The future of the SolarCity, where Musk serves as chairman and in which he has huge investments, and the entire rooftop solar industry is deeply uncertain.

The bank JPMorgan recently downgraded projections about SolarCity’s stock and lowered the company’s target price from $44 to $29. The financial services company Barclays also downgraded SolarCity’s stock early in February, lowering the price target from $49 to $20.

The company’s stock has managed to drop below even that and currently hovers around $18 per share, down from its high of $86.

Musk hasn’t been deterred though, and doubled down on SolarCity by purchasing 569,680 shares of stock Feb. 12 for more than $10 million, according to filings with the Securities & Exchange Commission.

Additionally, the Supreme Court’s decision to stay the Clean Power Plan creates uncertainty about the future of solar power, and is likely reducing opportunities for SolarCity.

SolarCity’s problems really began when the government of Nevada introduced sharp cutbacks to its net metering program. The policy shift occured when Musk lost a regulatory battle to fellow liberal billionaire Warren Buffett. The change caused Musk’s SolarCity stock to devalue by roughly $165 million in a single day.

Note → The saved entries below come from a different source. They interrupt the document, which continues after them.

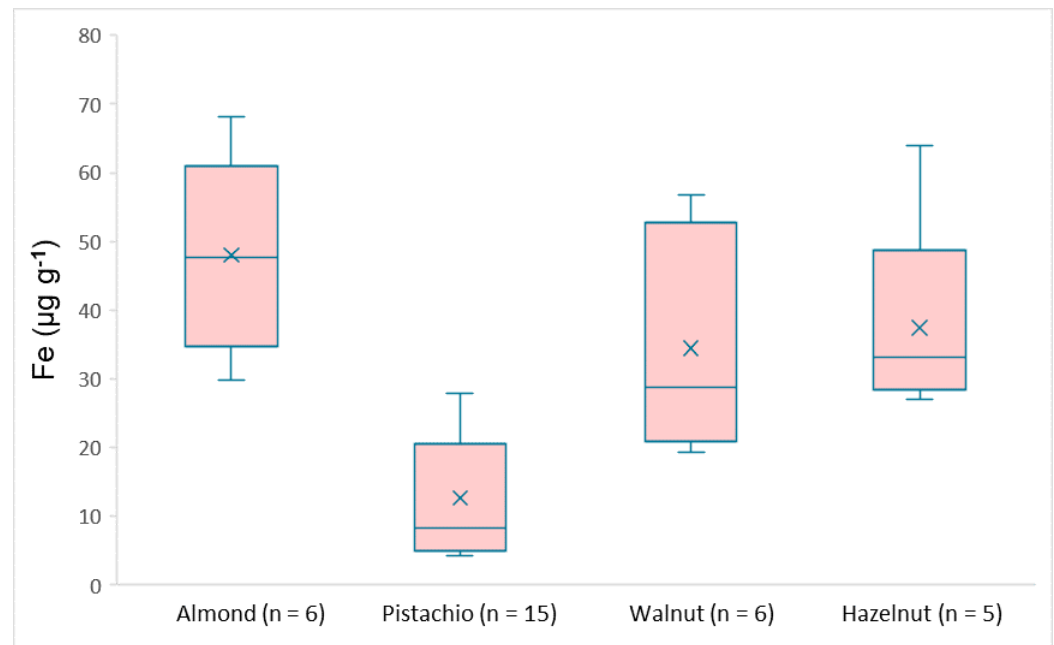
Figure 3. Box and Whisker plot for the concentrations of iron among different nut species.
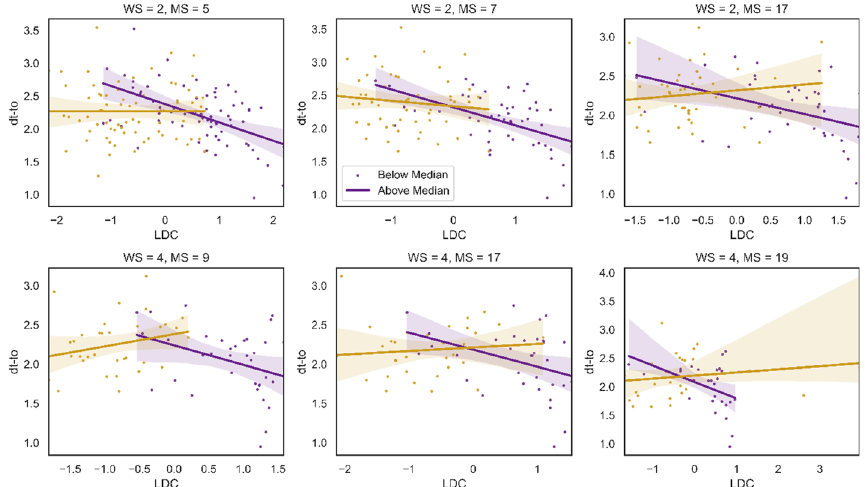
Fig. 13 Examples of interactions between LDC and average location on dt-to for WS: 2,4 and MS: 5,7,17. The x-axis denotes LDC, and the y-axis denotes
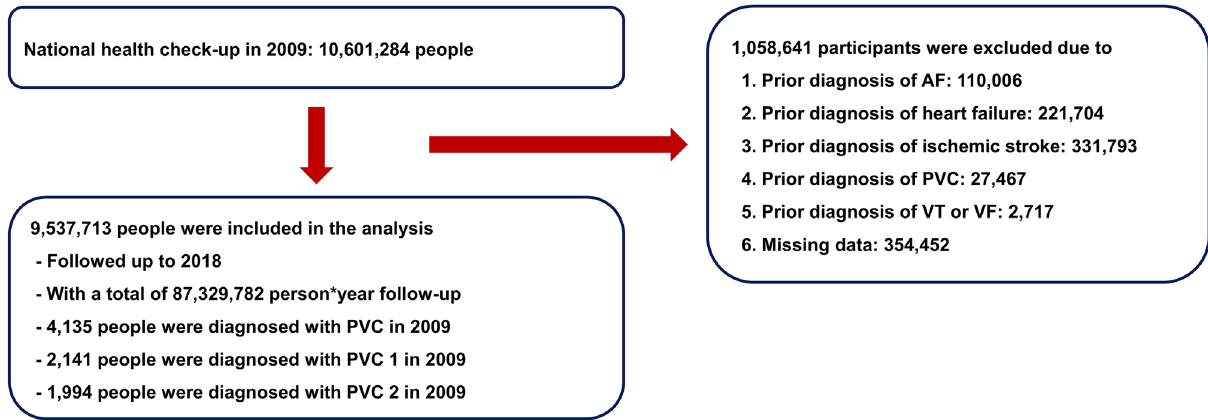
Figure 1. Study flow. AF atrial fibrillation, PVC premature ventricular contraction, VF ventricular fibrillation, VT ventricular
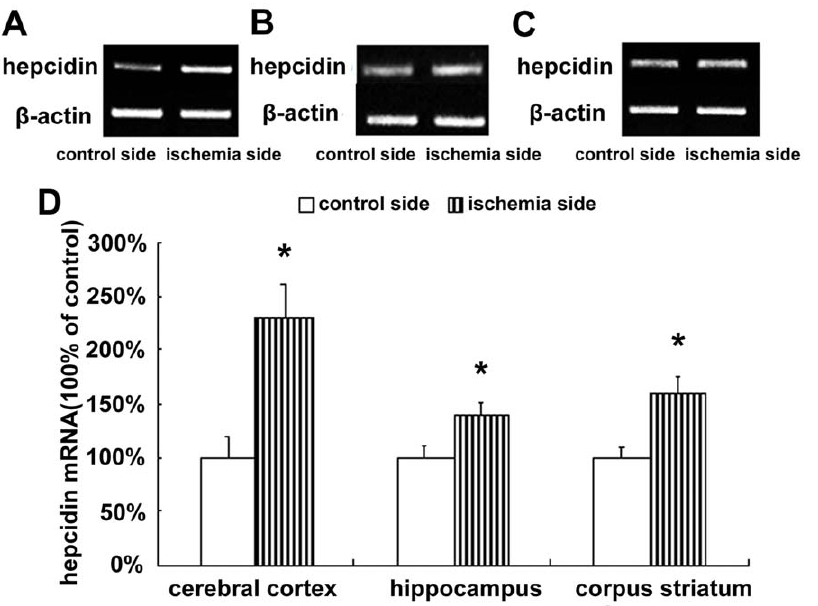
Figure 3. mRNA expression of hepcidin in ischemic brain. Rats were subjected to 60 min MCAO and 24 hour reperfusion. RT-PCR analyses were carried out to evaluate the mRNA level of hepcidin in the cerebral cortex (A), hippocampus (B) and corpus striatum (C) of contralateral and ipsilateral side. Fig. 3D shows the summary of hepcidin expression from three animals in each group. The expression of hepcidin was significantly increased in the ischemic cerebral cortex, hippocampus and corpus striatum at 24 h. Results are presented as Mean 6 SEM, n=3. *p , 0.05 v.s. contralateral side.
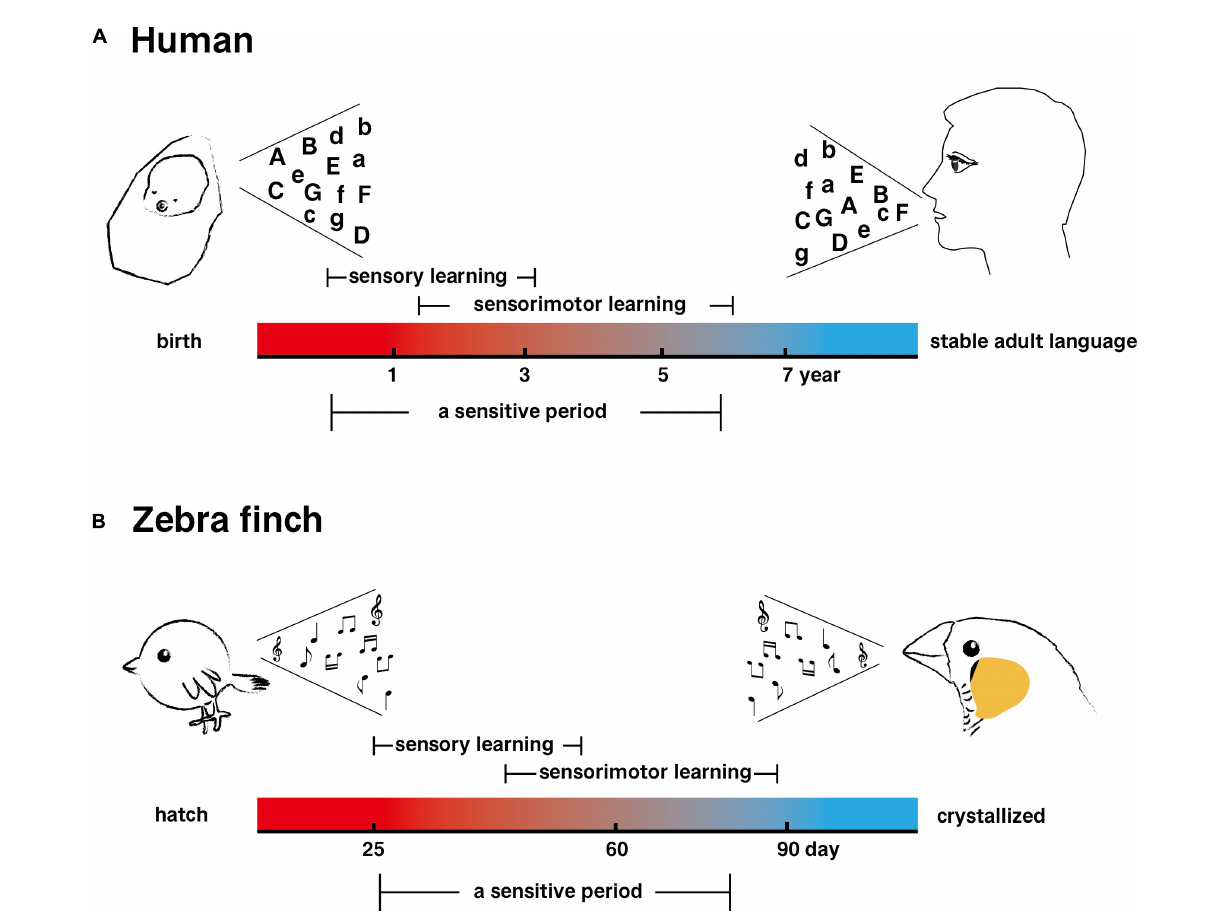
FIGURE1 A comparison between the learning process of human speech and that of songbird singing. (A) The process of human speech learning. (B) The song learning process of a male zebra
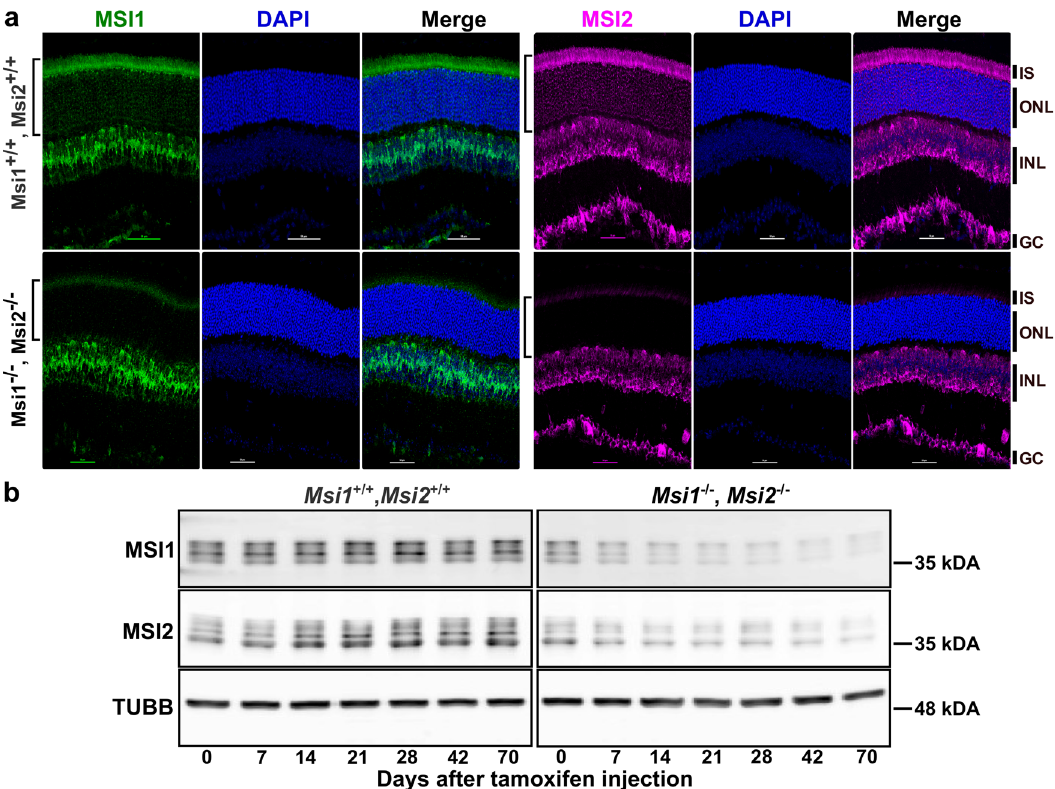
Fig. 1 Induced double knockout of Msi1 and Msi2 in photoreceptor cells. a Immuno fl uorescence micrographs of retinal cross-sections collected 14 days after tamoxifen injection at postnatal day 30 from Msi1 + / + / Msi2 + / + littermate control and Msi1 − / − / Msi2 − / − , stained for MSI1(green), MSI2 (magenta), and DAPI (blue). ONL outer nuclear layer (photoreceptor cell layer). The brackets on the left indicate the layer of photoreceptor cells from which the genes are being deleted. IS: inner segment (photoreceptor cell layer). ONL outer nuclear layer (photoreceptor cell layer), INL inner nuclear layer, GC ganglion cell layer. Objective, 40x. b Immunoblot of lysates from Msi1 + / + / Msi2 + / + and Msi1 − / − / Msi2 − / − retinas collected between 0 and 70 days after tamoxifen injections at postnatal day 30 and probed with antibodies to MSI1, MSI2 and TUBB ( β -tubulin, loading control). Size markers indicate the molecular weight in kDA. See Supplementary Fig. 1 for uncropped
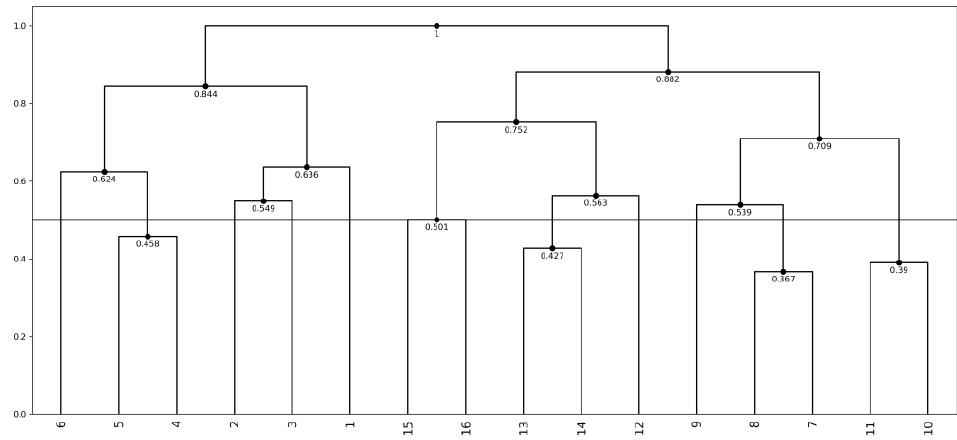
Figure 8. Dendrogram using the HCC for five features.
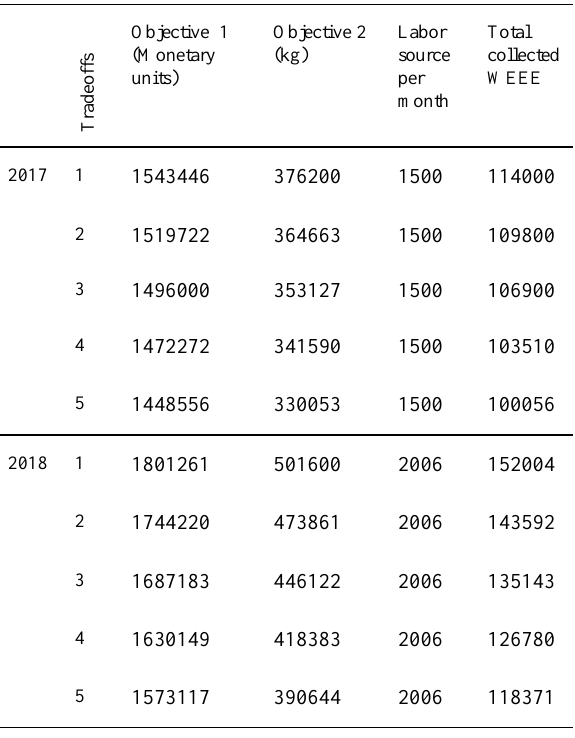
Table 4. Trade off table of 2017 and 2018 for weight based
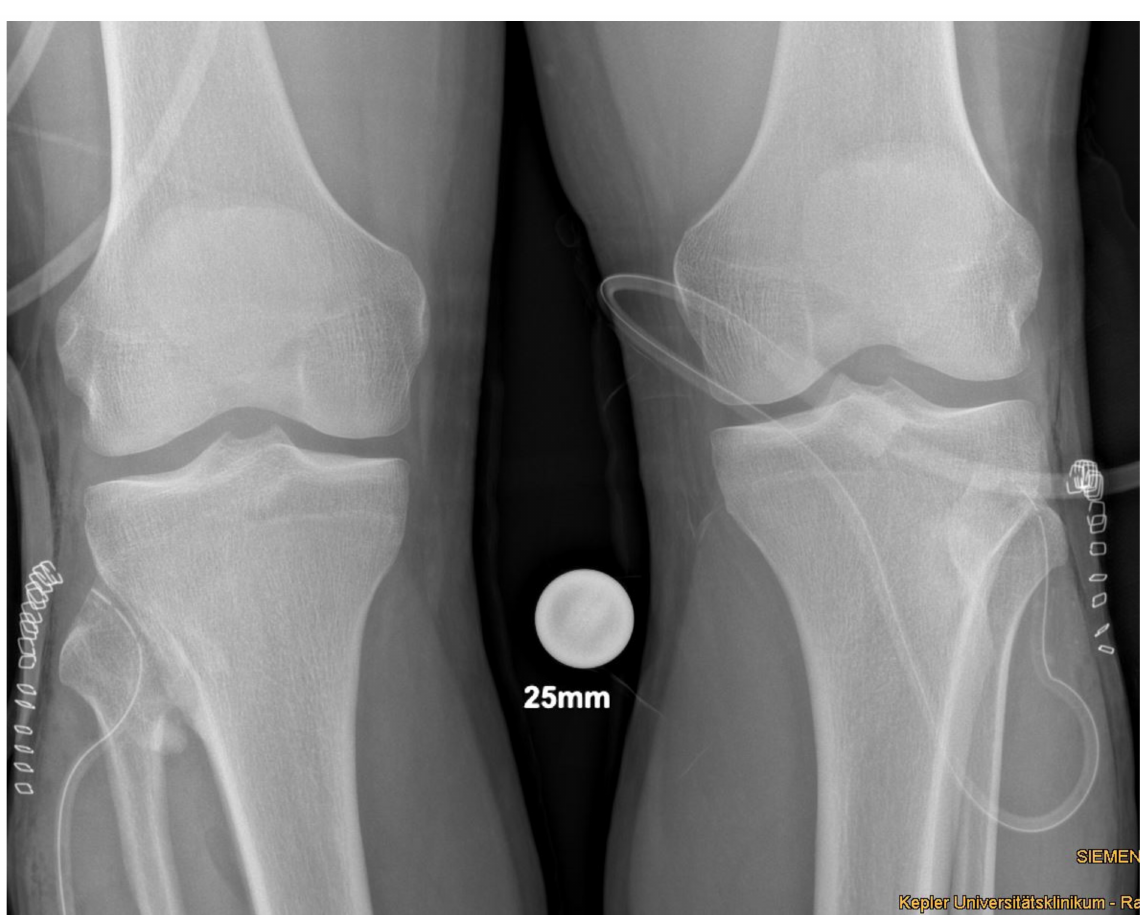
Figure 5. Plain radiograph in a.-p. view after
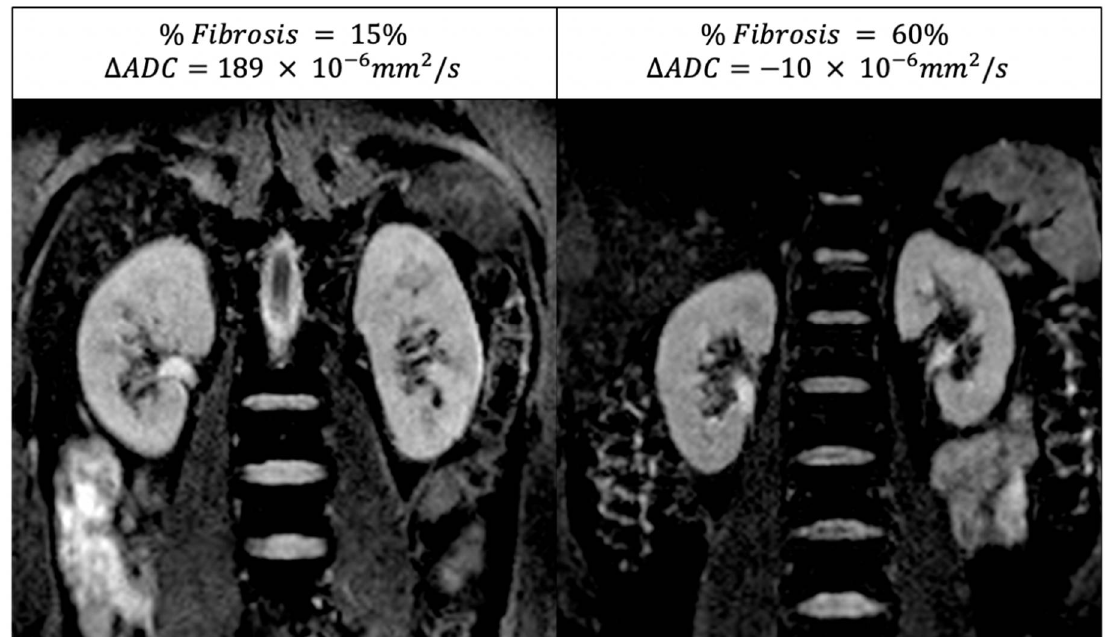
Figure 3. Example of an ADC map in two diabetic patients. On the left, the cortical ADC is higher (brighter) than the medullary ADC (positive ∆ ADC = 189 × 10 − 6 mm 2 /s) in a patient with a small amount of fibrosis (i.e., 15%) on the renal biopsy. On the right, the cortico-medullary ADC difference is lost (negative ∆ ADC = − 10 × 10 − 6 mm 2 /s) in this diabetic patient with a higher amount of renal fibrosis on the renal biopsy (60%).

Net metering policies force electrical utilities to buy the electricity produced by rooftop solar panels at retail rates. Rooftop solar companies have pushed these policies as a way to encourage solar power, but utilities argue net metering shifts the costs of maintaining the electrical grid onto households that don’t have solar panels.

Without net metering payments, rooftop solar “makes no financial sense for a consumer,” Lyndon Rive, CEO of SolarCity, admitted to The New York Times in February.

Nevada’s recent decision to cut net-metering credits sent a worrying signal to investors. Other net metering policy changes in 20 other states could also change, which would dramatically alter the economics of rooftop solar, according to MIT Technology Review.Without net metering and other such subsidies, rooftop solar power is only likely feasible in two states, California and Massachusetts.